Thantifaxath - Thantifaxath

Review by Andy Osborn.

Photo by Nicéphore Niépce

Flying completely under the metallic radar, Thantifaxath quietly released their debut 12-inch at the end of 2011, which made it too late to appear on just about every annual best-of list. But after stumbling across it a few months after it came out it quickly became one of my favorite releases of that year. The unknown members hide their identity and perform live with countenance-covering robes to obscure their ages and genders; an increasingly popular trend among groups who eschew the modernity of social media and "celebrity" worship.

But within seconds of the first proper track, it's clear this isn't your neighborhood undergound kvlt collective. "Violently Expanding Emptiness" opens with one of the most memorable intros in recent memory.
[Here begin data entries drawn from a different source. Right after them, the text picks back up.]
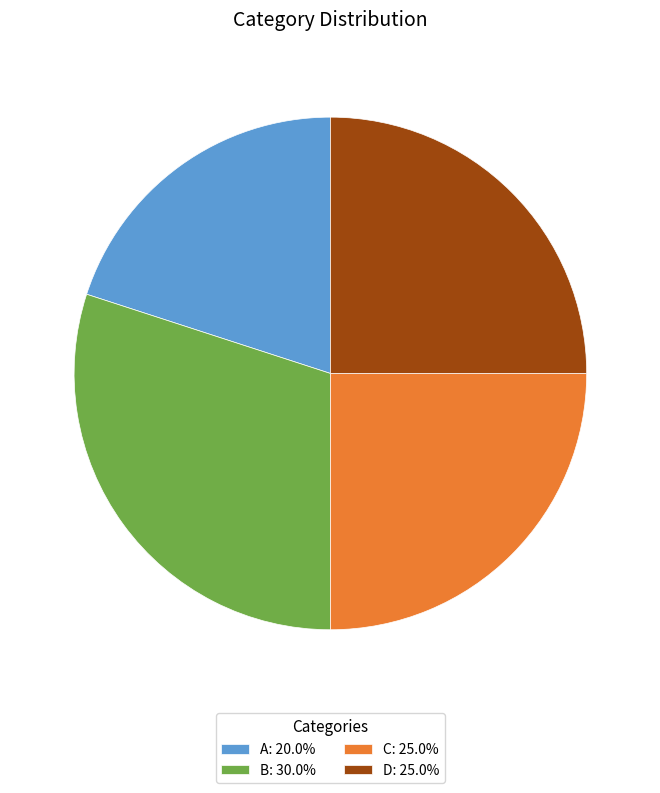

Does C represent more than half of the total?

No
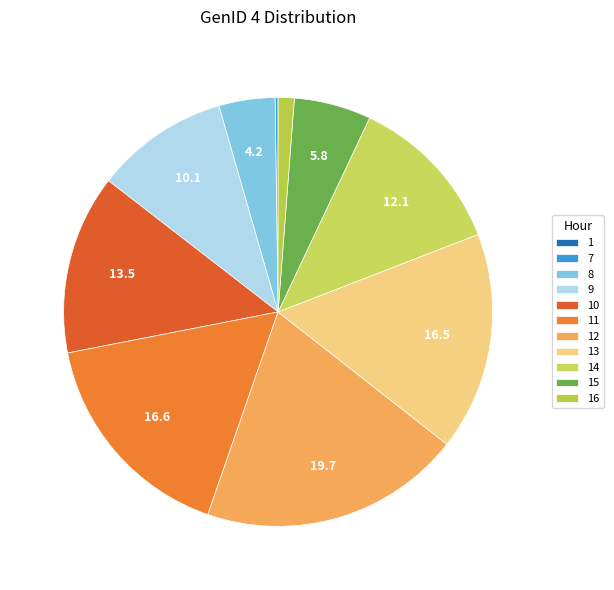

To the nearest percent, what portion does 14 represent?

12%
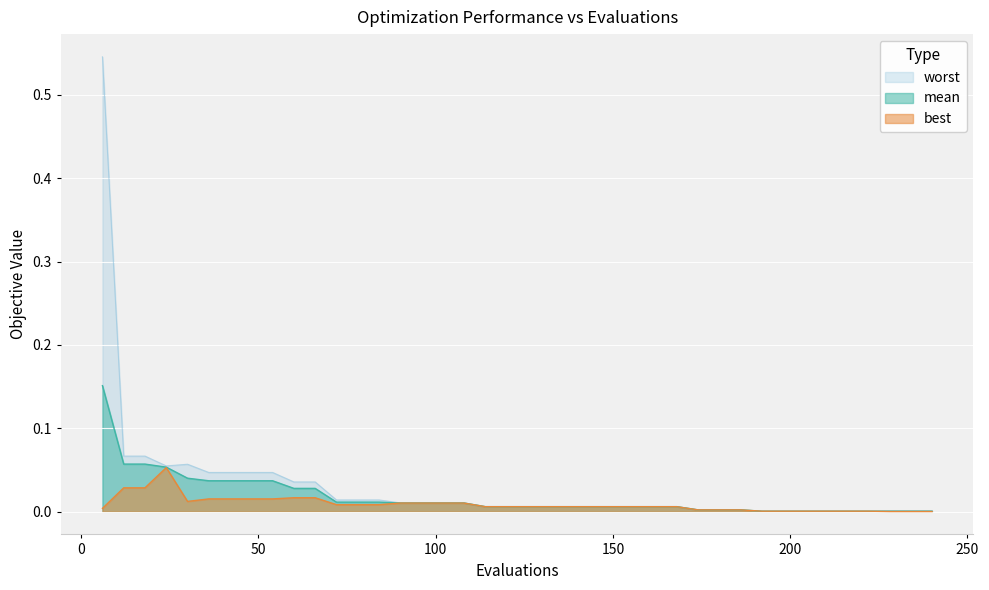

Where is the first local maximum for worst?

30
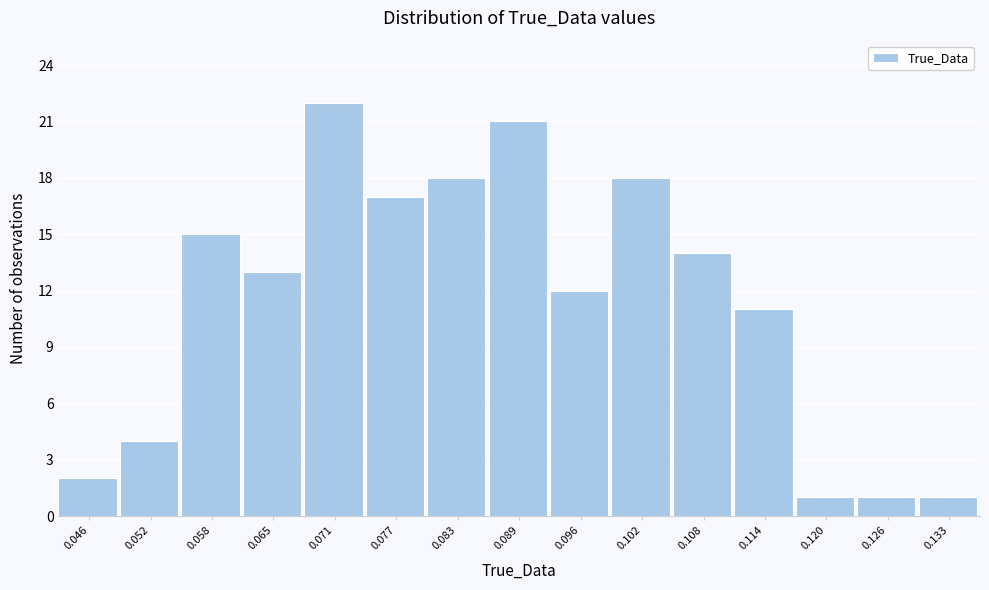

Reading left to right, list all the values displayed in this chart.

2	4	15	13	22	17	18	21	12	18	14	11	1	1	1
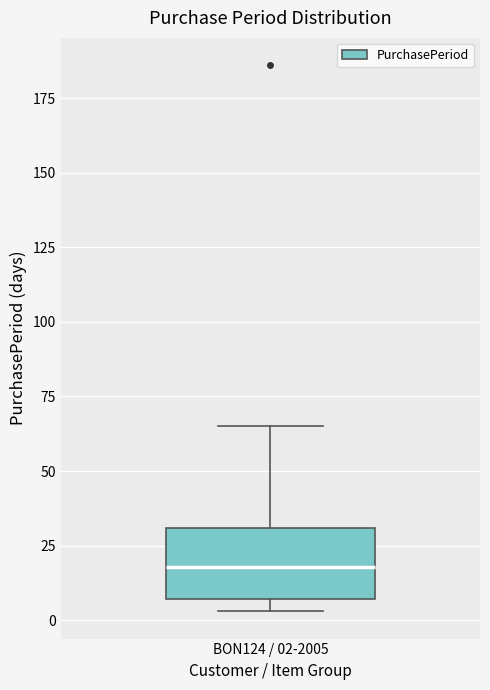

Read this box plot against the y-axis: the position of the median line, the range covered by the box, and the ends of both whiskers. The values are not printed on the chart, so give them approximately, as read against the axis.

median 20, box 5 to 30, whiskers 5 (just below the box's lower edge) to 65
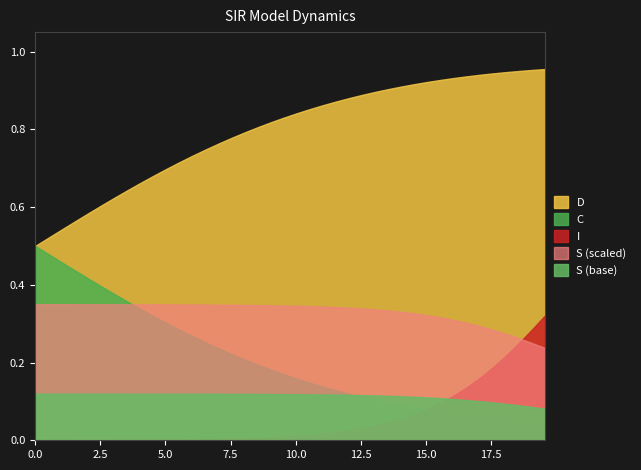

What are all the series names shown in the legend?

D, C, I, S (scaled), S (base)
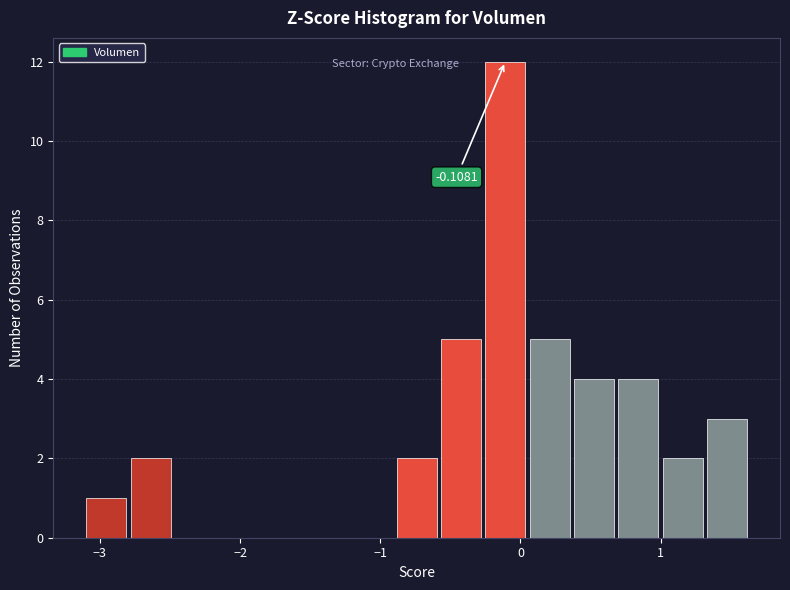

Around what value on the x-axis is the tallest bar? Give the approximate position of its centre, as read against the axis.

-0.1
Not only is the bass audible, it's catchy and clean; lending its voice as a guiding force in the sonic onslaught. And this theme continues as you slowly realize the vocals are understandable - though without losing any of the chaotic depravity as is the norm in the genre. The EP continues to confound as it works its way through the next ten minutes, expanding on the beautifully non-canon sound with guitar solos, precision atonality and punishing yet unique percussion.

They fuse their melodic rhythms with odd time signatures and an experimental sheen reminiscent of Deathspell Omega, giving the finger to simplistic black metal that would make the complex French hordes proud. They may have only four recorded tracks to their name, but these clandestine Torontonians have shown a proficiency and sound unparalleled in the sea of North American black metal. With no online presence it's tough to say what the future holds for the band, but a recent live performance of a new song promises there is much more up their dark, flowing sleeves.

Previously unavailable digitally, the one-sided 12-inch is one of the most beautiful pieces of physical media on my shelf. Although Metal Bandcamp is (obviously) dedicated to the promotion of easily-accessible digital tracks, this is one piece of vinyl that collectors will not want to miss.

This review is no longer accompanied by a player, because the Bandcamp page now greets you with the following message:
Thantifaxath has asked that their music be removed from bandcamp. You can listen to it on YouTube, Grooveshark, etc. just not here.
A silly decision, but it's their choice of course.


  1. One of the cooler releases I've heard recently. It's always a treat to hear good musicians who are also good songwriters.

    1. Andy sold the album to me with the comment "Listen to that bass!" and boy was he right.